The order restricts companies from classifying certain employees as “executive, administrative or professional” to avoid paying them overtime.
At a White House event, Obama said an exception to overtime rules that was originally meant for high-paid, white-collar employees now covers workers earning as little as $23,660 a year.
“If your salary is even a dollar above the current threshold, you may not be guaranteed overtime,” Obama said. “It doesn't matter if what you do is mostly physical work like stocking shelves, it doesn't matter if you’re working 50 or 60 or 70 hours a week -- your employer doesn't have to pay you a single extra dime. And I think that’s wrong.”
He said the rule makes it possible for salaried workers to be paid less than the minimum wage.
“If you’re working hard, you’re barely making ends meet, you should be paid overtime,” Obama said. “Because working Americans have struggled through stagnant wages for too long.”
Obama said the White House will consult with workers and businesses as it updates overtime rules and will work to simplify the system for employers and employees alike.
“With any kind of change like this, not everybody is going to be happy, but Americans have spent too long working more and getting less in return,” he said.
Unions hailed the move, with Mary Kay Henry, president of the Service Employees International Union calling a “step in the right direction for workers who deserve a raise.
“By making more people eligible for overtime pay, both workers and our economy will benefit,” she said. “When workers have more money to spend in their local communities, everybody wins.”
The White House says the order directs the Secretary of Labor to begin addressing overtime pay protections “to help make sure millions of workers are paid a fair wage for a hard day's work and rules are simplified for employers and workers alike.”
The administration says that overtime rules that establish a 40-hour workweek have eroded over the years, leaving “millions of salaried workers” without overtime.
It says that a convenience store manager, a fast food shift supervisor or an office worker may be expected to work 50 or 60 hours a week or more without making overtime pay.
Oertime and minimum wage rules are set in the Fair Labor Standards Act, originally passed by Congress in 1938, and apply broadly to private-sector workers. But the White House says there are exceptions to the rules, which the labor department has the authority to define. One of the most commonly used exemptions is for “executive, administrative and professional” employees, the so-called “white collar” exemption, the White House says.

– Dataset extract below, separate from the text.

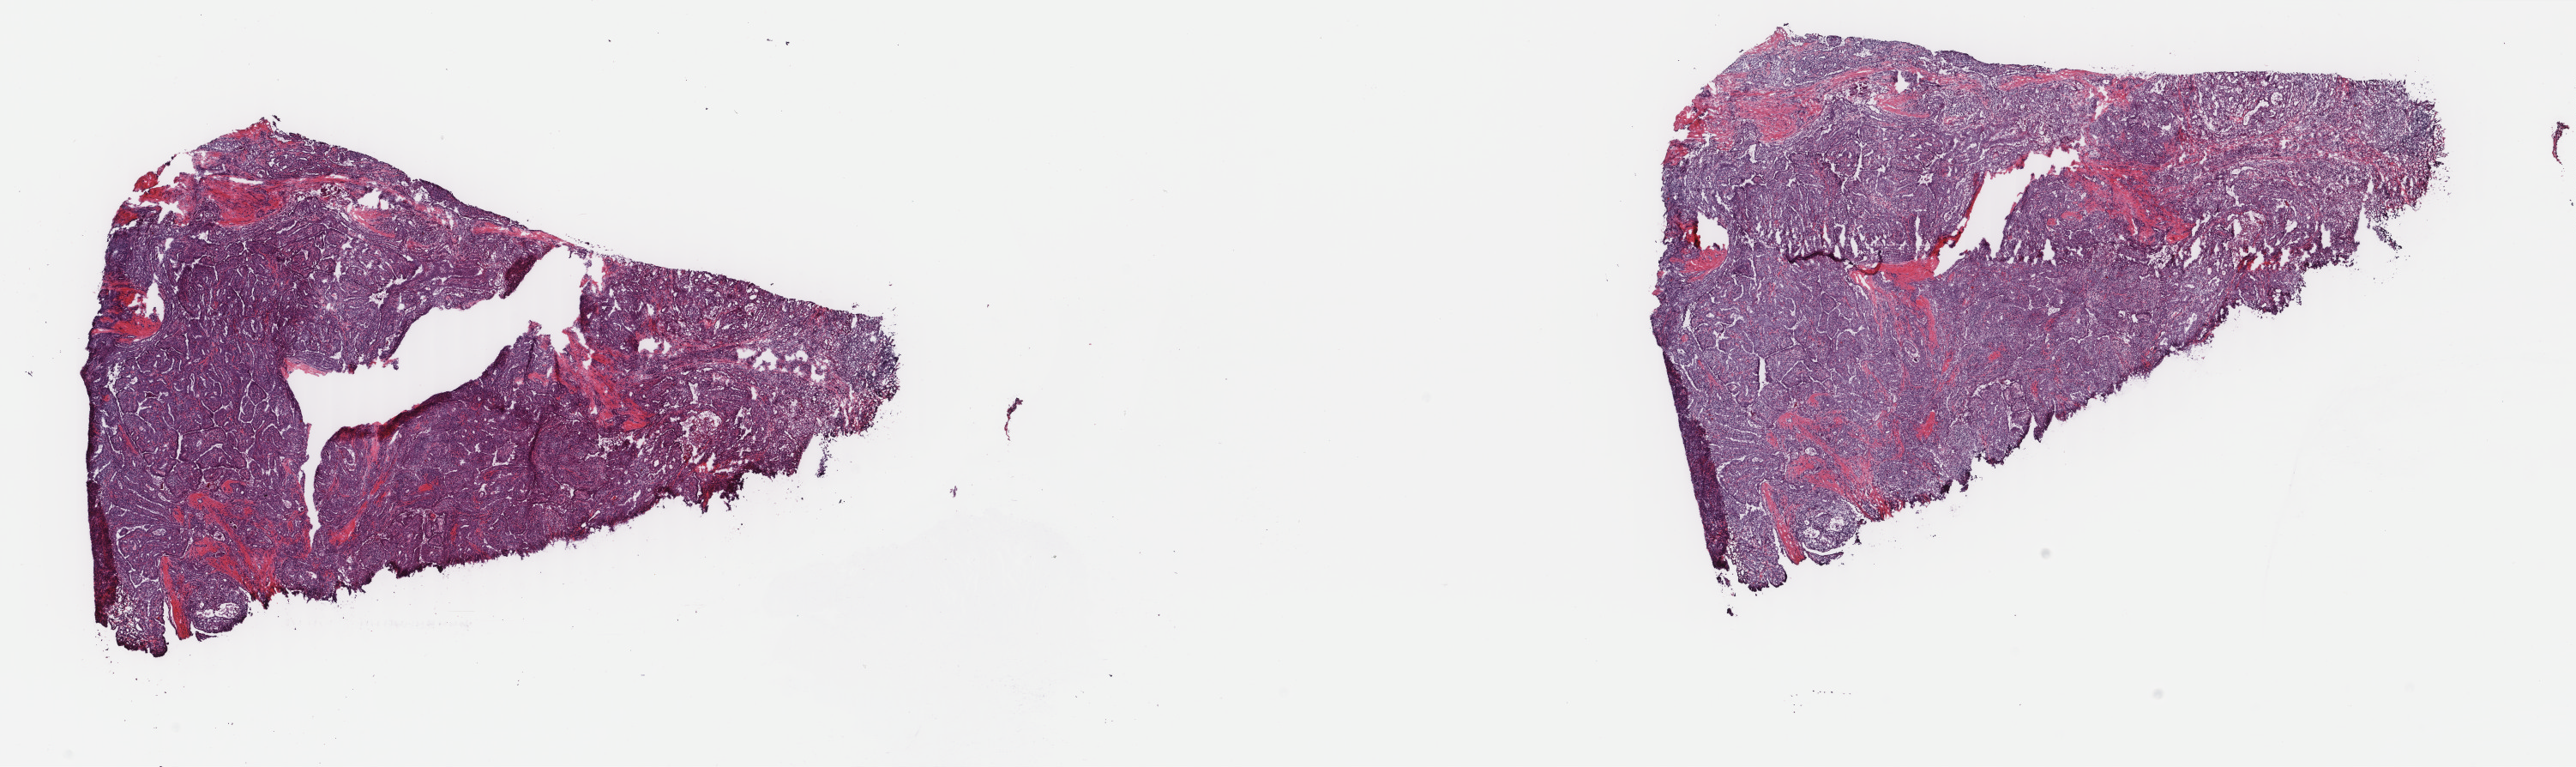
Digitized H&E-stained tissue section (whole slide), whole scanned area (about 23.8 x 7.1 mm) shown as a low-resolution overview, frozen section from the top of the tissue portion, primary tumour sample from the thyroid. Female, age 21 years at initial diagnosis. Pathologist review of this section (percent, as recorded): tumour cells 85%, tumour nuclei 65%, normal cells 5%, stromal cells 10%, necrosis 0%. Inflammatory infiltration, as recorded: lymphocyte infiltration 0%, monocyte infiltration 0%, neutrophil infiltration 0%.
Histologic diagnosis: Papillary adenocarcinoma, NOS (thyroid gland). AJCC pathologic stage: I (6th edition).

Workers who are paid hourly wages or who earn below a certain salary are generally protected by overtime regulations, while those above the threshold who perform executive, professional or administrative duties are not. The threshold has failed to keep up with inflation, the White House said, only being updated twice in the last 40 years.

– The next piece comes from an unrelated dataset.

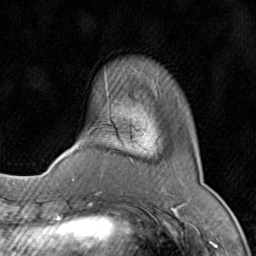
Breast MRI (dynamic contrast-enhanced), one axial slice; position 20 of 80 along the scan axis; cropped to one breast; dynamic contrast-enhanced series, time point 2 of 8 at this slice position (early post-contrast); 1.5 T; TE 1.7 ms, TR 4.5 ms; 256 × 256 image matrix, field of view 180 × 180 mm. Female patient.
Annotated regions visible in this slice (semi-automatically segmented with operator editing):
- enhancing-tissue mask used for the functional tumour volume (all voxels passing the contrast-enhancement thresholds inside the analysis volume; usually the tumour): bounding box [x1, y1, x2, y2] px = [71, 87, 130, 196]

In 1975 the Department of Labor set the threshold below which white collar workers were entitled to overtime pay at $250 per week. it was raised in 2004 to $455 per week (the equivalent of $561 in today's dollars). That’s below today’s poverty line for a worker supporting a family of four.

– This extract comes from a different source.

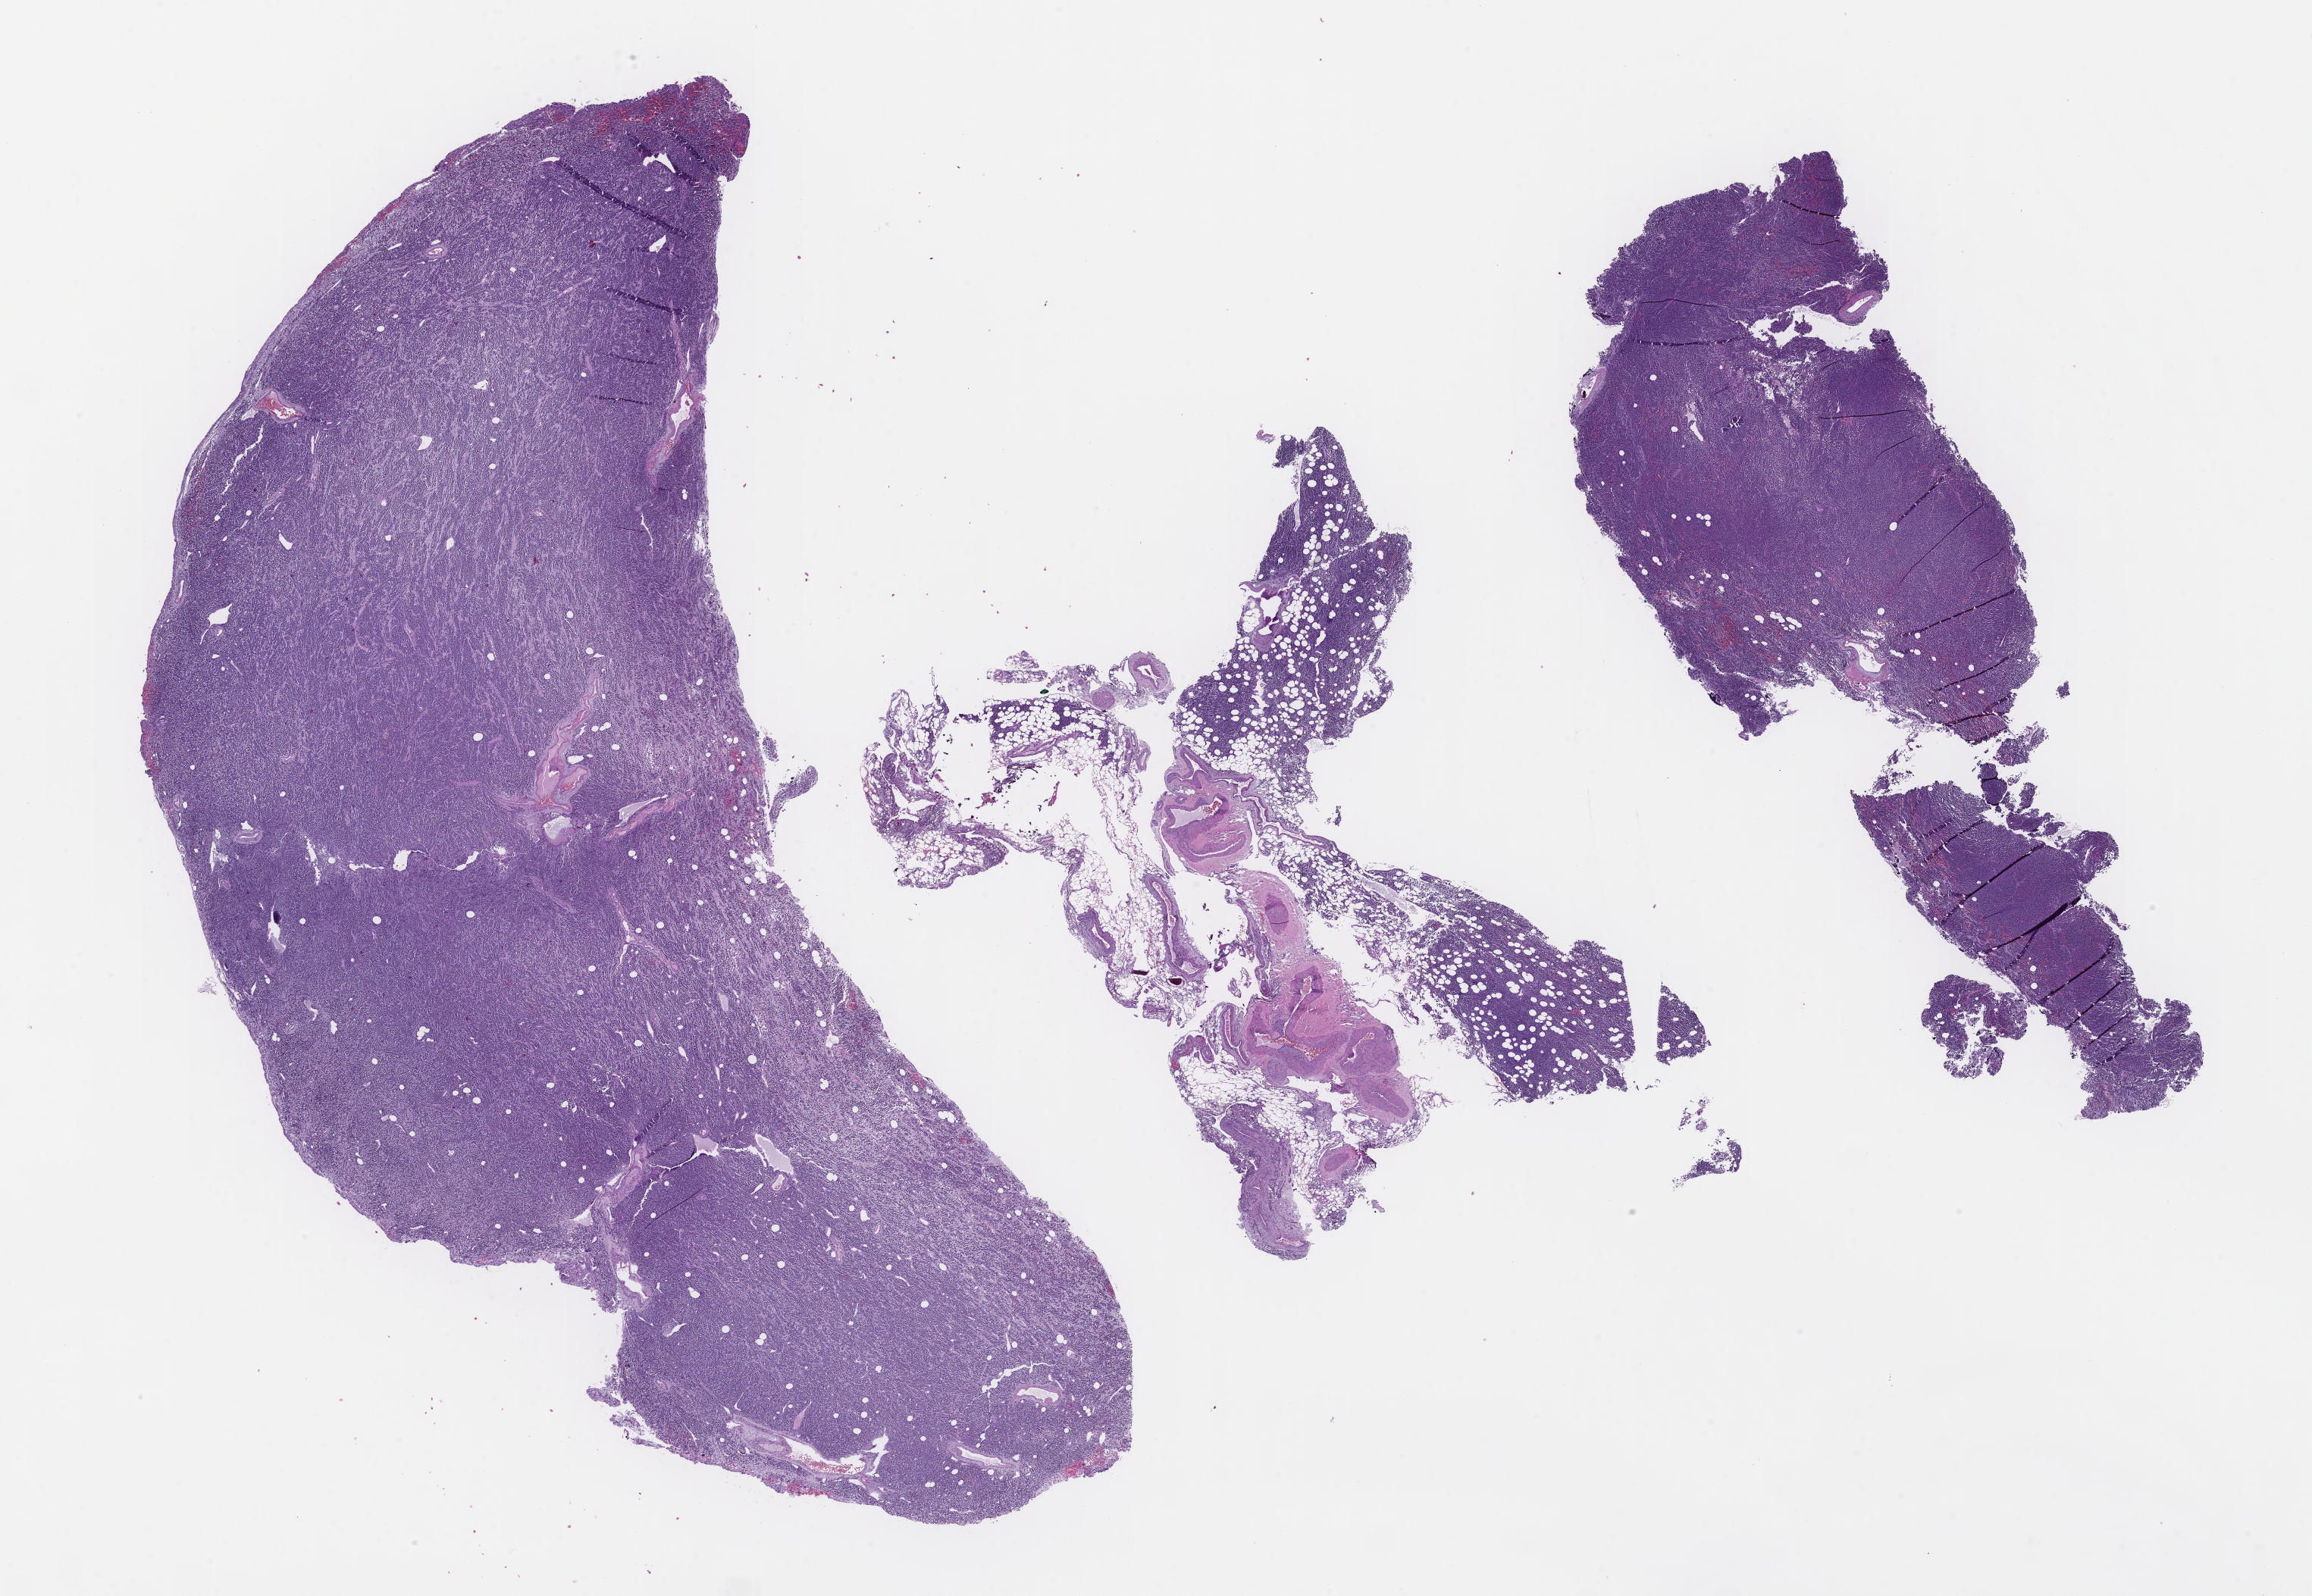
Hematoxylin and eosin (H&E) whole-slide image — whole scanned area (about 24.6 x 17.0 mm) shown as a low-resolution overview. FFPE section. Site: bone marrow. Patient sex: male.
This section: primary tumor. Diagnosis: Plasma Cell Myeloma.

The White House estimates that 12 percent of salaried workers fall below the threshold that would guarantee them overtime and minimum wage protections (compared with 18 percent in 2004 and 65 percent in 1975).
The presidential order instructs the labor secretary to update regulations regarding who qualifies for overtime protection. And he’s to consider how the regulations could be revised to address the changing nature of the American workplace and simplify overtime rules to make them easier for workers and businesses to understand.